Zoroaster saw the human condition as the mental struggle between asa, which means truth, and druj meaning lie. Asa is very intricate and only vaguely translatable, but it deals with the creator, creation and existence.
Our purpose, as any creation, is to sustain asa. This is exercised throughout life through the use of constructive thoughts, words and deeds.
In 2005, the Oxford Dictionary of Philosophy ranked Zarathustra as first in the chronology of philosophers. Zarathustra influenced modern day thought by influencing the ancient Greeks. He himself dated back to around 1000 B.C. and came up with the word Mazda-Yasna, which means”the worship of wisdom.” Later, his followers, Zoroastrians, educated greats like Pythagoras, who is the person credited with coining “philosophy,” which means the lover of wisdom.

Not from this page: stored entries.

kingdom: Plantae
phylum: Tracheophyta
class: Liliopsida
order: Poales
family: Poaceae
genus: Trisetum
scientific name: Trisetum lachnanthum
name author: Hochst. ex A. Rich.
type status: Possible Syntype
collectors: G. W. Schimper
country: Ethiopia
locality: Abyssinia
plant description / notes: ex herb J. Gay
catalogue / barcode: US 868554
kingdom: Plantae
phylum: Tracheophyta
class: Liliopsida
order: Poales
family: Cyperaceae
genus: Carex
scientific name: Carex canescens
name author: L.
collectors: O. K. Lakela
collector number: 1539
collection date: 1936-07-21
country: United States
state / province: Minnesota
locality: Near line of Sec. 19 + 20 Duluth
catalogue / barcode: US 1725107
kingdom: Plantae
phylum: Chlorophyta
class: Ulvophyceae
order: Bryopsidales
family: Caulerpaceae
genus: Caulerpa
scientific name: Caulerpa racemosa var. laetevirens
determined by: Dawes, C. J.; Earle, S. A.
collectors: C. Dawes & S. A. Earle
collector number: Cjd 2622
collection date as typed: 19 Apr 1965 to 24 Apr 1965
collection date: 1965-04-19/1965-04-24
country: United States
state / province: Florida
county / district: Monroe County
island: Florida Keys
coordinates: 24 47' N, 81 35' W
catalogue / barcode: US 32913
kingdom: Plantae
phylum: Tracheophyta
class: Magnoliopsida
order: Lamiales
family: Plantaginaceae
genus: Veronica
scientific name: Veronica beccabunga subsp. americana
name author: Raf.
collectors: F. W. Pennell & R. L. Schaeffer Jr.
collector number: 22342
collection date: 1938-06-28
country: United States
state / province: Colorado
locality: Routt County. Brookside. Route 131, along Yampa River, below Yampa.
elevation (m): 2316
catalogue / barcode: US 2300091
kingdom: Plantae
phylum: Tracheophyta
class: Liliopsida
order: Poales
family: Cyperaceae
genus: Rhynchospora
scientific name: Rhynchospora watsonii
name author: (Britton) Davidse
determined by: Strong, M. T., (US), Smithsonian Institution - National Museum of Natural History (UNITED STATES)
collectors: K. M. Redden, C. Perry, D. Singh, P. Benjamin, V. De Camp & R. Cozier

Zoroaster put a special emphasis on the individual’s personal right to exercise their freedom to either choose to accept asa (truth) and ignore druj (ignorance/chaos), or give into druj and therefore isolate themselves from asa. Because truth can see through ignorance, because it is about it, but ignorance cannot see truth, for it ignores it.
Zoroaster taught that if we have good thoughts, good works, and good deeds, then we were not slaves but became co creators of both the world and ourselves.